Last Friday's Newsround at 5.25pm began with an item all about Liverpool:-
Ellie: First to Liverpool, where a yearlong party is about to kick off. Thousands of people are on their way to the city, so we sent Helen to find out what's going on.
Helen: If you're in Liverpool tonight expect to go home with a stiff neck. There's a massive performance, and a lot of it is taking place on the rooftops. There'll be people up there, people behind me, thirteen hundred performers in all. And this is just the start of a yearlong festival event designed to show off Liverpool's best bits. Owen, Nicole and Harriet showed me some of them.

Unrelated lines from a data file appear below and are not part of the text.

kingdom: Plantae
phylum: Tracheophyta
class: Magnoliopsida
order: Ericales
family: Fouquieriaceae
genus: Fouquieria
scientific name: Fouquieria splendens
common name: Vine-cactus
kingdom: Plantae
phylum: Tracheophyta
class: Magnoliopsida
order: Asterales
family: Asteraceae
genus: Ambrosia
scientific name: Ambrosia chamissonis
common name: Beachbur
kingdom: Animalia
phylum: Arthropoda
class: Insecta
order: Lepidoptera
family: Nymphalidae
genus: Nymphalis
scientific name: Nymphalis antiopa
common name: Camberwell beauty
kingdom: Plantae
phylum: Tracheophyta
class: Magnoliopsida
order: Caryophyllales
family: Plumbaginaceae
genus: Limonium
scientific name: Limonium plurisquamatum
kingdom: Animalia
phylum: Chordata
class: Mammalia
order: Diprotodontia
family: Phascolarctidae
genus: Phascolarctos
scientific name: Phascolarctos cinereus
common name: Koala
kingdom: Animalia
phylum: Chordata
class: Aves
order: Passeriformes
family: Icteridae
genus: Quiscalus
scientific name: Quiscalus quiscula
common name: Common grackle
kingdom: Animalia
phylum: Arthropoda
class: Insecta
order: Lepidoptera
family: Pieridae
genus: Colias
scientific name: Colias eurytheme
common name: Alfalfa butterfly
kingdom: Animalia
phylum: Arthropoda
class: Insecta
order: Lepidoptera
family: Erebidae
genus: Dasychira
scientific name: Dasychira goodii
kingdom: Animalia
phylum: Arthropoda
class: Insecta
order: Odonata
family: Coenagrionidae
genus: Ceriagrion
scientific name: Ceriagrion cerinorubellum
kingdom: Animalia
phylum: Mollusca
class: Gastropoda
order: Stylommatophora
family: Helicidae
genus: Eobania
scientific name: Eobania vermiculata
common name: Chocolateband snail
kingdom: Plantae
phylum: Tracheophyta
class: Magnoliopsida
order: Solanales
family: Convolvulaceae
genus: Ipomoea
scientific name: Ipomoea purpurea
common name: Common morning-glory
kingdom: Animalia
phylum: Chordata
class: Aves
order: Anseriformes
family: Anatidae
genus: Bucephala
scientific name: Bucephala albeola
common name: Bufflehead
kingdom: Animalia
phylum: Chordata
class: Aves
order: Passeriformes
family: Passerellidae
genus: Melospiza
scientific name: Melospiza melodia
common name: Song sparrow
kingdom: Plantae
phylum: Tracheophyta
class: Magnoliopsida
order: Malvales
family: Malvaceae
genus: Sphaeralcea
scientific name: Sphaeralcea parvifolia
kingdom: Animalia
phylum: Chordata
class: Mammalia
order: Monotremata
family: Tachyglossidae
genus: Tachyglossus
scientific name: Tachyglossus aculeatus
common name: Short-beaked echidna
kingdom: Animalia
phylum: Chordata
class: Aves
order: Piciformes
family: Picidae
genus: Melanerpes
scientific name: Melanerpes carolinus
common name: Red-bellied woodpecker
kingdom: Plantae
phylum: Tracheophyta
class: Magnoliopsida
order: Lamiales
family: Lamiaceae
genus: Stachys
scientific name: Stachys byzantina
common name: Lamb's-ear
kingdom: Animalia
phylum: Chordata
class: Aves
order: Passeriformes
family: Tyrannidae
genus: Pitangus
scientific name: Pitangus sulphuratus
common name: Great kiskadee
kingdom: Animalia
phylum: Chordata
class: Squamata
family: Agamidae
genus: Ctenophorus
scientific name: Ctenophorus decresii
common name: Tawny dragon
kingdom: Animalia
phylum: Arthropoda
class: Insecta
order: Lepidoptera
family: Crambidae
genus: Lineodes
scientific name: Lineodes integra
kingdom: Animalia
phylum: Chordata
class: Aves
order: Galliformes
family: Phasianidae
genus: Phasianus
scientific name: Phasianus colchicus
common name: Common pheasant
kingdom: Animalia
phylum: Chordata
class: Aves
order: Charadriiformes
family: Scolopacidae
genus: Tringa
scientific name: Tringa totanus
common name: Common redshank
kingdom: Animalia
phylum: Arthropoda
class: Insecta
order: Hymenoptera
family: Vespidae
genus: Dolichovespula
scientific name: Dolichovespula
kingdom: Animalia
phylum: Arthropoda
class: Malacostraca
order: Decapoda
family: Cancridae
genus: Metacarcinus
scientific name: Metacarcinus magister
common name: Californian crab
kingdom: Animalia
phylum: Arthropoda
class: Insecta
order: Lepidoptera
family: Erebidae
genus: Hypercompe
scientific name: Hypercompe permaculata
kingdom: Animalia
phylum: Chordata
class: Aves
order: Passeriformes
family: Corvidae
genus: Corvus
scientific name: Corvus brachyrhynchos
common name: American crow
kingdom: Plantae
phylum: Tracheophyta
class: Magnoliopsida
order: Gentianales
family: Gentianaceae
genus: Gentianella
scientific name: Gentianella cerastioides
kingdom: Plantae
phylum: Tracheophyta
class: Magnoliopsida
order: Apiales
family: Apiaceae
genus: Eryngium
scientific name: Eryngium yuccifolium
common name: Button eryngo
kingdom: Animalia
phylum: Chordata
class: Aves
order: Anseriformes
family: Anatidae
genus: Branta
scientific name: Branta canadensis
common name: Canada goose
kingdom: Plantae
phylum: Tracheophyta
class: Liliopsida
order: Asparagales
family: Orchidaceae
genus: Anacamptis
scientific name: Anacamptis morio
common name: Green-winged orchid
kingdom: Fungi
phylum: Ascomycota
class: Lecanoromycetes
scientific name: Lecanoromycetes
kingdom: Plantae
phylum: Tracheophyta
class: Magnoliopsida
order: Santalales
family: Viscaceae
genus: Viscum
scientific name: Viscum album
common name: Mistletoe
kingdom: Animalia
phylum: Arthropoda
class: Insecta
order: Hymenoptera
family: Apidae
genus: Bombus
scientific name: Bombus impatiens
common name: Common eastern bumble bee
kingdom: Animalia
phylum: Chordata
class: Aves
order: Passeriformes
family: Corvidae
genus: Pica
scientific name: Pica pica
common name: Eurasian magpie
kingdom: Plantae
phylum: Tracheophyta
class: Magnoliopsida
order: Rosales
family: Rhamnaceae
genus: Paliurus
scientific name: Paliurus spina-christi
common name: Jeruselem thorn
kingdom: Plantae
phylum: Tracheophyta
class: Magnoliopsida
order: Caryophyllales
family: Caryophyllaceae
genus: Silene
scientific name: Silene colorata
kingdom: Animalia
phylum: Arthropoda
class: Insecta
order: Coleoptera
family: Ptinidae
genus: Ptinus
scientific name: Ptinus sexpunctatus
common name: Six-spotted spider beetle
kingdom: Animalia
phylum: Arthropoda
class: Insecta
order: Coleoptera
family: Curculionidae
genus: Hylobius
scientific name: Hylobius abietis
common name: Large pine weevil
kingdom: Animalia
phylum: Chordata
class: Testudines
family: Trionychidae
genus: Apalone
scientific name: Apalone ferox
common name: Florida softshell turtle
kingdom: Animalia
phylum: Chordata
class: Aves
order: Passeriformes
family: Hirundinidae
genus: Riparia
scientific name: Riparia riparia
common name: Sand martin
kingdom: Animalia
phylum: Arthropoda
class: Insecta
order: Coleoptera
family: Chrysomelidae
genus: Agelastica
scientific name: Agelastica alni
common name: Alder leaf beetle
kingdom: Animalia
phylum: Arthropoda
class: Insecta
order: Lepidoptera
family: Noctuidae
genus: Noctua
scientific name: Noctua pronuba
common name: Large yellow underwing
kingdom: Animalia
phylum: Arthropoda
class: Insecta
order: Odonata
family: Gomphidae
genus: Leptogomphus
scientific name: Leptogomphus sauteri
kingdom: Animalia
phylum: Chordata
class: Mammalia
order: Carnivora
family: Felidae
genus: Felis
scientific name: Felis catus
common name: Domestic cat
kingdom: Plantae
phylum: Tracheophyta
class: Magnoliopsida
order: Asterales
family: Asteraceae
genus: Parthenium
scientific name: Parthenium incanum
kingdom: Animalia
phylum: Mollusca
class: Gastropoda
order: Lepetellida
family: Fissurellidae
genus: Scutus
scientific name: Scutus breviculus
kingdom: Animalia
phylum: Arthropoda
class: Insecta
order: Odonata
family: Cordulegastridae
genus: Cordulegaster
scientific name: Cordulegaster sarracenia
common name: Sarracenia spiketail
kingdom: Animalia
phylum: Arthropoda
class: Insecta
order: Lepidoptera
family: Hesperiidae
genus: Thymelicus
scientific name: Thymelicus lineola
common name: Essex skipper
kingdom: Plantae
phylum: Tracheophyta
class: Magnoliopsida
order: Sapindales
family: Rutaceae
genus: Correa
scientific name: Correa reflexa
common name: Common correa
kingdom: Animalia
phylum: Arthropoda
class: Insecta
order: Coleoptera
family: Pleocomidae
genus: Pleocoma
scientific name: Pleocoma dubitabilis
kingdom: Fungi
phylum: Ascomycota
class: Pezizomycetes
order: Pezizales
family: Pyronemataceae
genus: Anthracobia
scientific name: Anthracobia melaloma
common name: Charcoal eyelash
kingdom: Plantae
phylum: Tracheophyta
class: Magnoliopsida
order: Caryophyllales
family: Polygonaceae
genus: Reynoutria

Phil Redmond, TV producer and creator of Grange Hill, was questioned recently by The Guardian about his role in Liverpool's City of Culture celebrations. When asked what he would be doing if he wasn't working on this, Phil responded: I was going to say I'd be driving through Grange Hill's 30th anniversary celebrations, but that wouldn't be true. The BBC has abandoned what Grange Hill was about in order to attract viewers aged six to 12 rather than its traditional 13-plus constituency, so there's nothing to celebrate.
Phil went on to agree that he felt the BBC had strangled his baby.
Phil Redmond's words don't just apply to Grange Hill, but to CBBC generally. There are virtually no programmes aimed at older kids, even taking into account the derisory amount of TV airtime on the new teen brand - BBC Switch.